_WHAT THE EXERCISE ASKS:_ How many lines of the records contain the word "invasión"? Case counts; give only the number.

Items listed in a dataset:
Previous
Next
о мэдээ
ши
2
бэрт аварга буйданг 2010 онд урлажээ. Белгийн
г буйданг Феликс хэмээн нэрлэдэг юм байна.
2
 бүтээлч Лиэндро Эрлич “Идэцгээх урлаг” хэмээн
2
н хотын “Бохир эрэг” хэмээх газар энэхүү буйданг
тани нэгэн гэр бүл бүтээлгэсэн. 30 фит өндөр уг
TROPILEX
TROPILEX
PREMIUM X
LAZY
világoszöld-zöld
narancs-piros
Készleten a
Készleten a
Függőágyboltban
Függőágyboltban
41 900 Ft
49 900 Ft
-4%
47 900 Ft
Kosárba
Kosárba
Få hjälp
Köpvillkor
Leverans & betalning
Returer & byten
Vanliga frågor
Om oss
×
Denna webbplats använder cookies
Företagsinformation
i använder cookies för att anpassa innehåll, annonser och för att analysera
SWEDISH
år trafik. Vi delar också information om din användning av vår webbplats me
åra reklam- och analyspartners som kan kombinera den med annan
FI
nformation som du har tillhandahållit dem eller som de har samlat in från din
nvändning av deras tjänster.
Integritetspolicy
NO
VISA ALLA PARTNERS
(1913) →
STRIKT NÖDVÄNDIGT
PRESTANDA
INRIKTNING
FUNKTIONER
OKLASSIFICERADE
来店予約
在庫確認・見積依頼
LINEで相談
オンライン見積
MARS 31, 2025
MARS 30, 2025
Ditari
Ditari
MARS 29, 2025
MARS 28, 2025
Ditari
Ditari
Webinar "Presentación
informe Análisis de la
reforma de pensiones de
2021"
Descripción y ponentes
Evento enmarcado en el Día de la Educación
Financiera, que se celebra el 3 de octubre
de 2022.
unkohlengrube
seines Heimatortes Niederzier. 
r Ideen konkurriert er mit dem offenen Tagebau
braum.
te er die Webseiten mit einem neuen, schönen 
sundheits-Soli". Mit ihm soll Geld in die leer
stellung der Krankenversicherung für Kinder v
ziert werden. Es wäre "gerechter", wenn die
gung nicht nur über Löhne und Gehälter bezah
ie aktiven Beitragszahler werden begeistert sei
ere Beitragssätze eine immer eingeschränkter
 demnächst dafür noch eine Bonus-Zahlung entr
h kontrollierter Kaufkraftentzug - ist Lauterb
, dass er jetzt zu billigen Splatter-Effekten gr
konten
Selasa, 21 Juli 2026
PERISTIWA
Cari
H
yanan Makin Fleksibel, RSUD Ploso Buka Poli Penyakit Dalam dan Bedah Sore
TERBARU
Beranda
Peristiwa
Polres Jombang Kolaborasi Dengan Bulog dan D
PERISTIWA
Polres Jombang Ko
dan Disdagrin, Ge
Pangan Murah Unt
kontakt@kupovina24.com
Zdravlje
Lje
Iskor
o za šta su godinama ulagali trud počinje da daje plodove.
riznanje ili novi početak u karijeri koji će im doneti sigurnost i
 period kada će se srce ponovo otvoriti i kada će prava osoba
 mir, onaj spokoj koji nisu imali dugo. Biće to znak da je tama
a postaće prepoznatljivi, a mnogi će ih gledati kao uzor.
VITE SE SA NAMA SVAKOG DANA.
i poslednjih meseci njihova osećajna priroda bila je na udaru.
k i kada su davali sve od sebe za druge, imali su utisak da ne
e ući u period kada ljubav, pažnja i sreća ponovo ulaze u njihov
---
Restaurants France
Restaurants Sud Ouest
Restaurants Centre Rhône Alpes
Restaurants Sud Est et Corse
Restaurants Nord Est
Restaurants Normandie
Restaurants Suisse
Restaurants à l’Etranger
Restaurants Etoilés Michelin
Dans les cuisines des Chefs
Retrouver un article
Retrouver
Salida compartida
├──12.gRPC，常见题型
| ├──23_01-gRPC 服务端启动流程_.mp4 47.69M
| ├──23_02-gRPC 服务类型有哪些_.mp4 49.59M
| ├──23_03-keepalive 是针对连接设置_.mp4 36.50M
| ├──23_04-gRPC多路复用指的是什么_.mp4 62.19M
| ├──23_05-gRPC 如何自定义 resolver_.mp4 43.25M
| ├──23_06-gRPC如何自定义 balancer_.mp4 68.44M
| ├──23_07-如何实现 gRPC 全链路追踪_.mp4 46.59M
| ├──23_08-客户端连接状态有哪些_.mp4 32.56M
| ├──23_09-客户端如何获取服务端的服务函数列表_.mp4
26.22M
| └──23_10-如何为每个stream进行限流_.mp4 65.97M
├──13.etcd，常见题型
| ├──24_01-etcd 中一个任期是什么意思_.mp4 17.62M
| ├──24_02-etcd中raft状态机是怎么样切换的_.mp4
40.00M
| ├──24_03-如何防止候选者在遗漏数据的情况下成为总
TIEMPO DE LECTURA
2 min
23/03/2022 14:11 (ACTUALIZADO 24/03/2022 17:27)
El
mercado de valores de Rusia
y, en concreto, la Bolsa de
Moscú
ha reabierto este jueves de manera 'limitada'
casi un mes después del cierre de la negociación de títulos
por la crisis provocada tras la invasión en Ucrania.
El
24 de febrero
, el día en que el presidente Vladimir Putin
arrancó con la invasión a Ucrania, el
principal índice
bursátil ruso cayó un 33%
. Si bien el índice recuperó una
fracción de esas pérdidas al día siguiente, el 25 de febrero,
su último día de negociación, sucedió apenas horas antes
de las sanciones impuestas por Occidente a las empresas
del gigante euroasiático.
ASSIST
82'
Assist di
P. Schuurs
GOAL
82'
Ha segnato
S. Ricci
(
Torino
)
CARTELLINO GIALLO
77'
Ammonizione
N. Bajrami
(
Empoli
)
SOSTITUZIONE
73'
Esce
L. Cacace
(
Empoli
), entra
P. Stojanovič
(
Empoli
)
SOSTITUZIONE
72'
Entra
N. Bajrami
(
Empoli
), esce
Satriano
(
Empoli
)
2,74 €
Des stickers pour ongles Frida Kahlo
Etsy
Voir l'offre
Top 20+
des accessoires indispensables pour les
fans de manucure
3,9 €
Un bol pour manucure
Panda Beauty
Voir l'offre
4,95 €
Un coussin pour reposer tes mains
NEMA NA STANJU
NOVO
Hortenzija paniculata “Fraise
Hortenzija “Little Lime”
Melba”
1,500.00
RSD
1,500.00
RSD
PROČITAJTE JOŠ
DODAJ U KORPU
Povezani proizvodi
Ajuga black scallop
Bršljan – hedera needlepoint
---
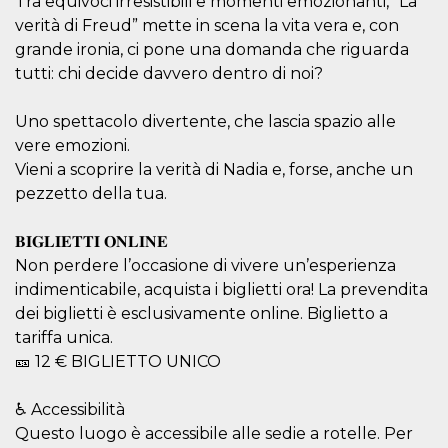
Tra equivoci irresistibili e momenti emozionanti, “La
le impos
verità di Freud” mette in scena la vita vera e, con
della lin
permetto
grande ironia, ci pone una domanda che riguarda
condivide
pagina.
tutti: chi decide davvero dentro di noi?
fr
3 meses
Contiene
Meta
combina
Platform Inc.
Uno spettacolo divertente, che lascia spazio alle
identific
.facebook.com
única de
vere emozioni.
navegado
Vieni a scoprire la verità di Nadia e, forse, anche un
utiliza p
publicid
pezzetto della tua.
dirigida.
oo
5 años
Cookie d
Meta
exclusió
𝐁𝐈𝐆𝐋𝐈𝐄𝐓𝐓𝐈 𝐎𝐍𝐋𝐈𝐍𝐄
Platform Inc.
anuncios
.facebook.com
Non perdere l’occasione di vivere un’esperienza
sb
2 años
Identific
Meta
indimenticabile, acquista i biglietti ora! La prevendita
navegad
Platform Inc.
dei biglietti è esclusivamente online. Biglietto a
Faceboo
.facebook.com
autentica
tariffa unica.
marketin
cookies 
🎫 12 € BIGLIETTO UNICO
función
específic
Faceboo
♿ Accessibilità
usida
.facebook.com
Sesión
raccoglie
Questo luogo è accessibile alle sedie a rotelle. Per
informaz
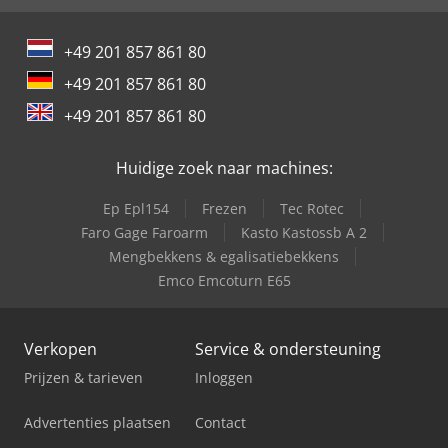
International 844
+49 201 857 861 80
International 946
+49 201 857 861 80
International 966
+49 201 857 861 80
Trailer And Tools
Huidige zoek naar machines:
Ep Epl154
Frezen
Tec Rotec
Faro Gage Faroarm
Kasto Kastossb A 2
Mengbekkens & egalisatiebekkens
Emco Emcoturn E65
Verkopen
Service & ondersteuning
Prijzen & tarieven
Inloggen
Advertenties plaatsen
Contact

_TASK ANSWER:_ 2